Österreichs Schuldenquote lag zur Jahresmitte deutlich unter dem Durchschnitt der Eurozone (90,3 Prozent des BIP) und auch unter jenem der 27 EU-Mitgliedsstaaten (83,1 Prozent). Die einsamen Schuldenquotenkaiser der EU: Nach wie vor Griechenland (166,5 Prozent) und Italien (142,4 Prozent). Deutlich über 100 Prozent liegen zudem Frankreich, Spanien, Portugal und Belgien.
"Nein", Österreich sei nicht höher verschuldet als Griechenland, kritisiert deshalb Finanzminister Magnus Brunner (ÖVP) die Agenda Austria und Kronen Zeitung via Video deutlich. "Das ist ja absurd und ich lasse mir Österreich sicher nicht schlechtreden." Alle "seriösen Ökonominnen und Ökonomen" und alle "seriösen Journalistinnen und Journalisten" würden wissen, dass für solche Vergleiche die Staatsschuldenquote der internationale Standard sei, sagt Brunner.
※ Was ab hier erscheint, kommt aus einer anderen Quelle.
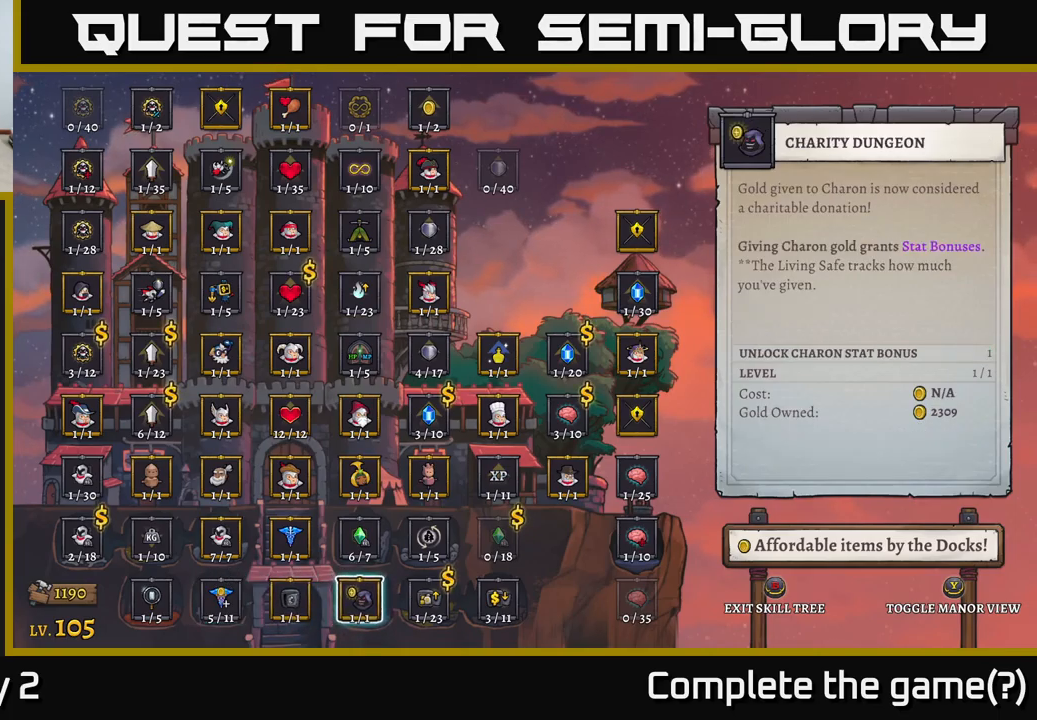
{"buttons": [], "left_stick": "center", "right_stick": "center", "events": [[100, "left_stick", "right"], [250, "left_stick", "center"]]}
Es sei unseriös, sich nur die Pro-Kopf-Verschuldung anzusehen, meint Brunner, und wiederholt: "Und solche Vergleiche weise ich auch als absurd zurück." Österreichs Wirtschaftsleistung sei doppelt so hoch, wie jene von Griechenland: "Das heißt, für jeden Euro an Schulden tut sich Griechenland doppelt so schwer wie Österreich, ihn zurückzuzahlen." Brunners Fazit: Österreich sei im europäischen Vergleich gut durch die Krise gekommen und bleibe bei der Neuverschuldung auch unter der EU-Maastricht-Grenze von drei Prozent.
Agenda gegen Momentum
Seltene Unterstützung erhält Brunner in dieser Debatte vom Arbeiterkammer-nahen Momentum Institut. Die Agenda Austria verwende "schwindelige Zahlen", kritisiert Momentum-Ökonom Oliver Picek auf X (vormals Twitter) - und verweist ebenso auf die Schuldenquote als relevanten Wert. "Ein Managerin mit 50.000 Euro Schulden, aber drei mal so viel Jahreseinkommen wird sich sehr leicht tun, ihre Kreditraten abzubezahlen", zieht Picek einen Vergleich.
Hanno Lorenz, stellvertretender Direktor der Agenda Austria, kontert: Das Momentum Institut habe mit Wissenschaft "nicht viel am Hut", das zeige ein Blick in deren wissenschaftliche Veröffentlichungen. Die Zahlen würden nun einmal stimmen, auch wenn man über die Darstellung diskutieren könne. "Und mit alternativen Darstellungsformen kennt ihr euch auch bestens aus", so Lorenz Richtung Picek.